> [Extracted data]
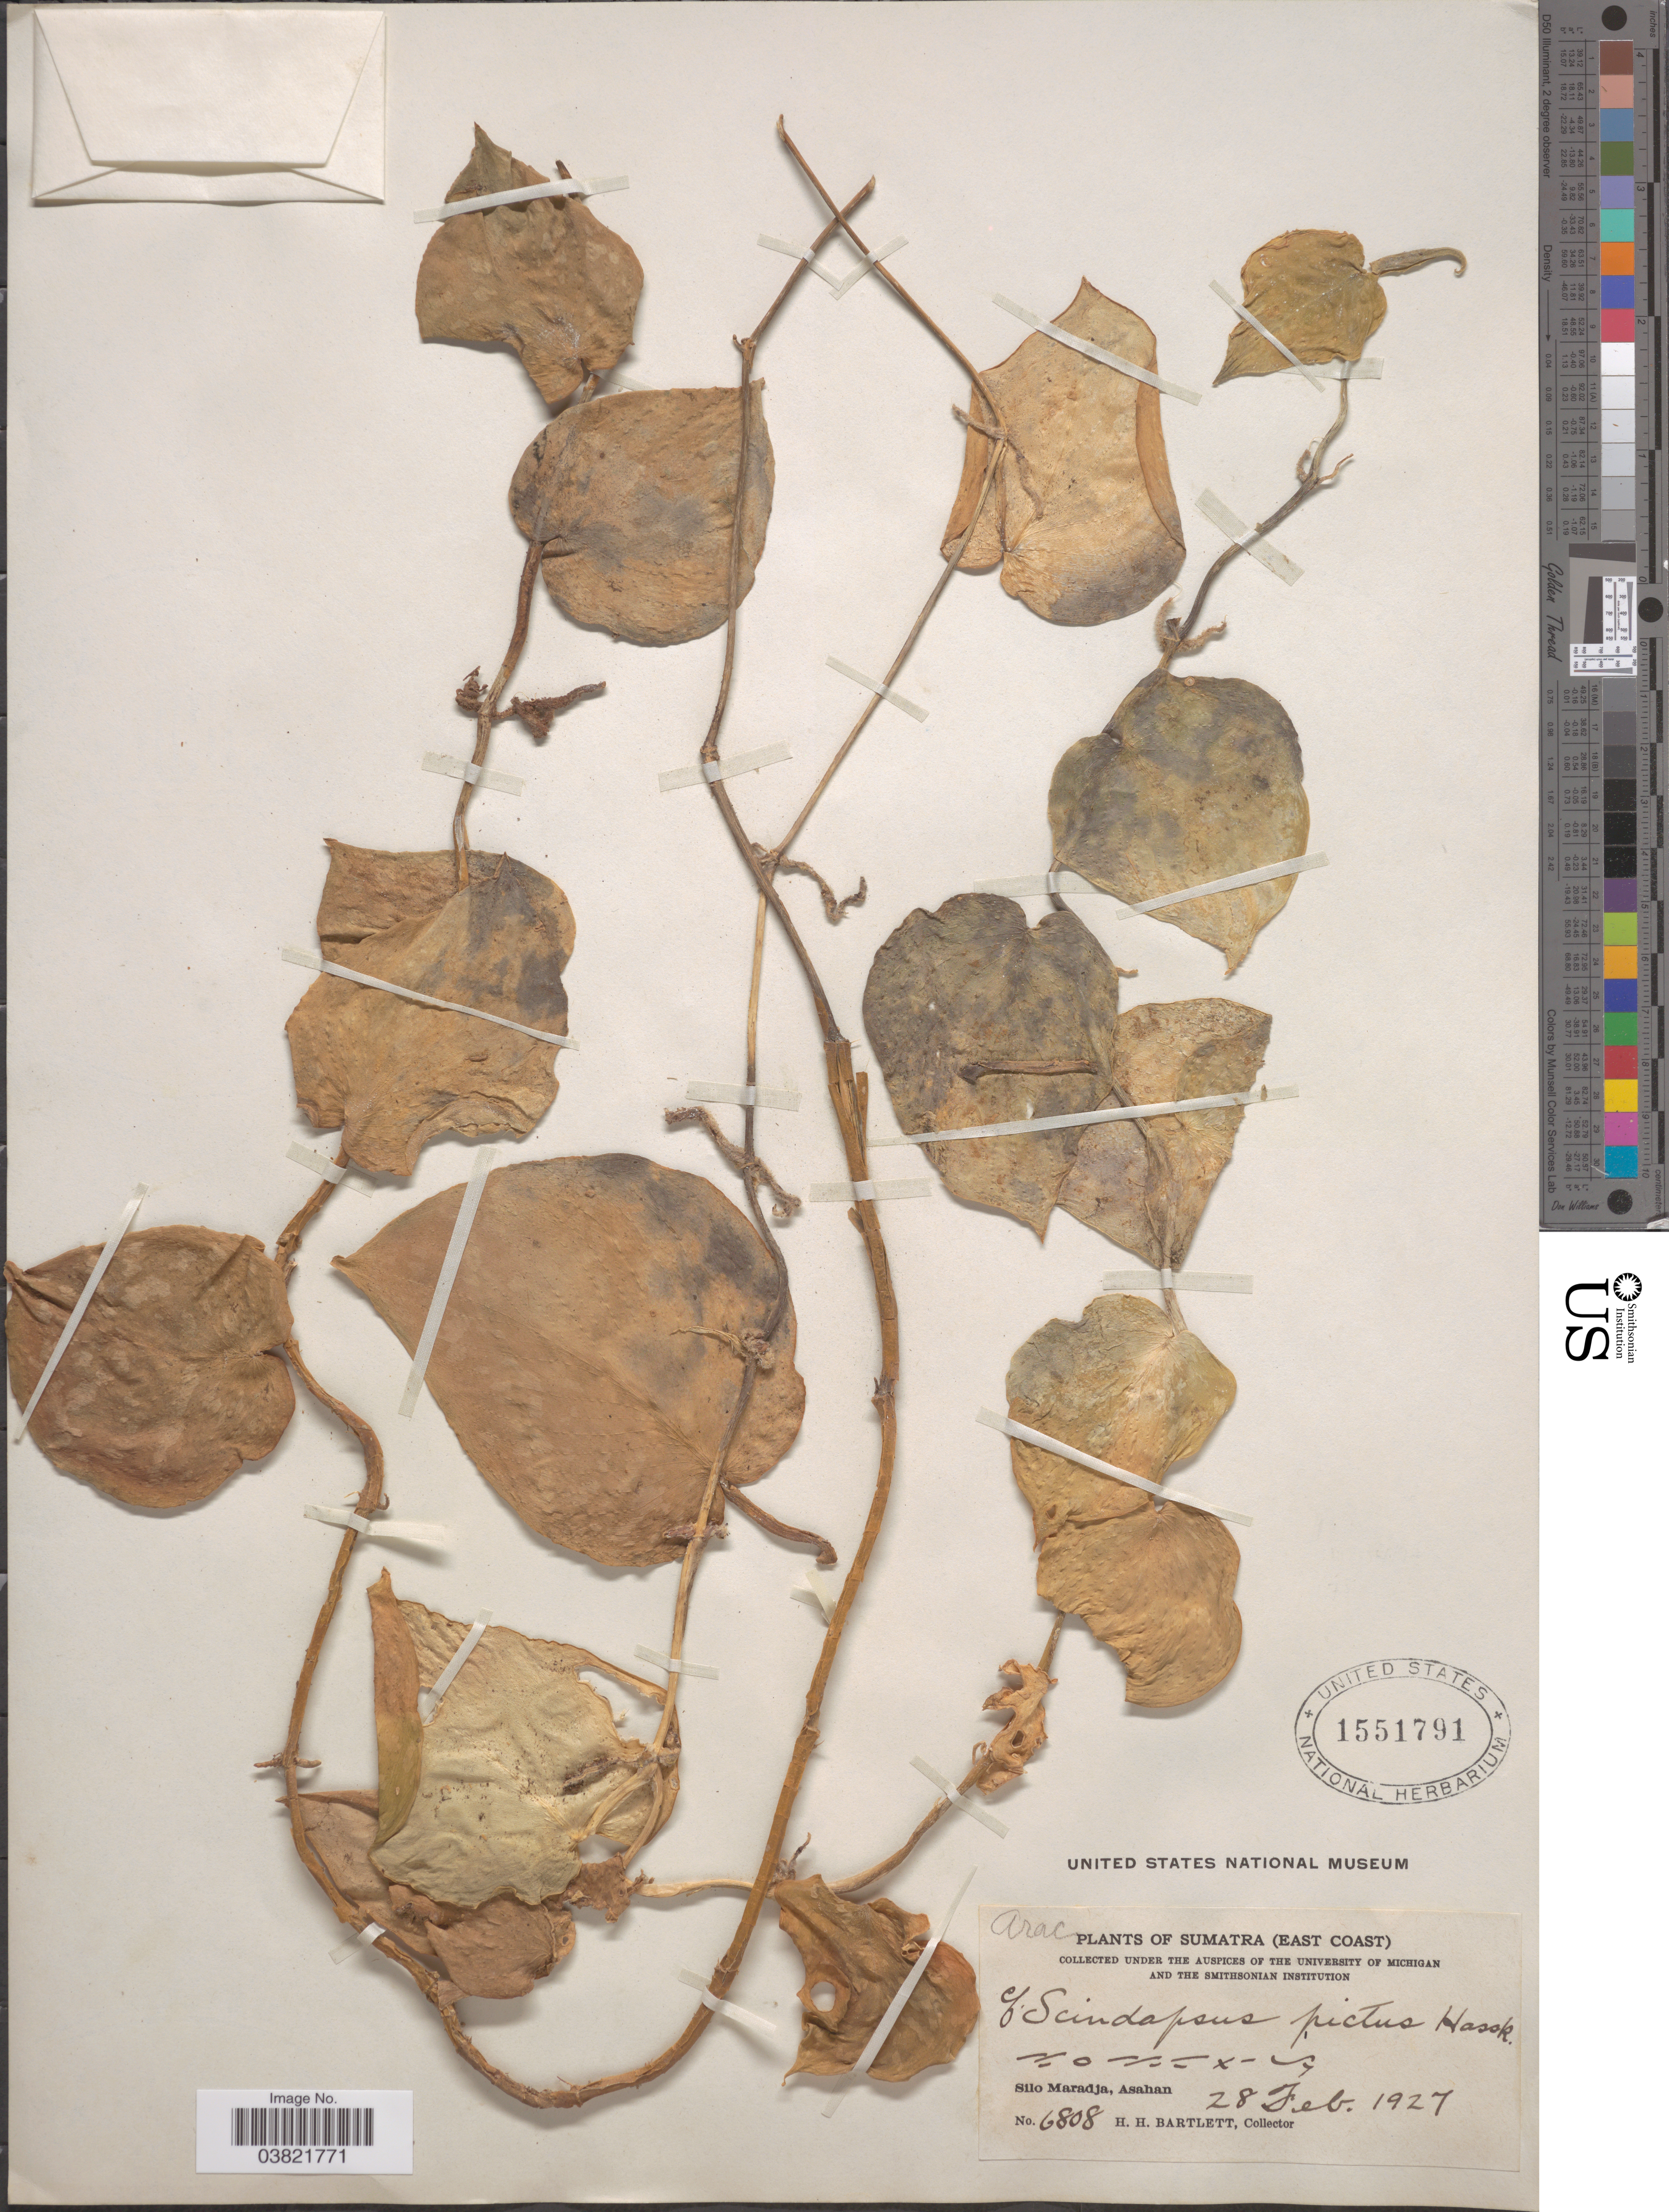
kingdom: Plantae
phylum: Tracheophyta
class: Liliopsida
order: Alismatales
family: Araceae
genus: Scindapsus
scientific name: Scindapsus pictus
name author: Hassk.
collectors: H. H. Bartlett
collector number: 6808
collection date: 1927-02-28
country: Indonesia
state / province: Sumatra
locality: East Coast. Silo Maradja, Asahan.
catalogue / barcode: US 1551791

> [Task to carry out] Repeat everything from the line containing "scientific name: Scindapsus pictus" down to the end of the records, swapping "locality" for "site" and leaving all else as it stands.

> [Exercise result]
scientific name: Scindapsus pictus
name author: Hassk.
collectors: H. H. Bartlett
collector number: 6808
collection date: 1927-02-28
country: Indonesia
state / province: Sumatra
site: East Coast. Silo Maradja, Asahan.
catalogue / barcode: US 1551791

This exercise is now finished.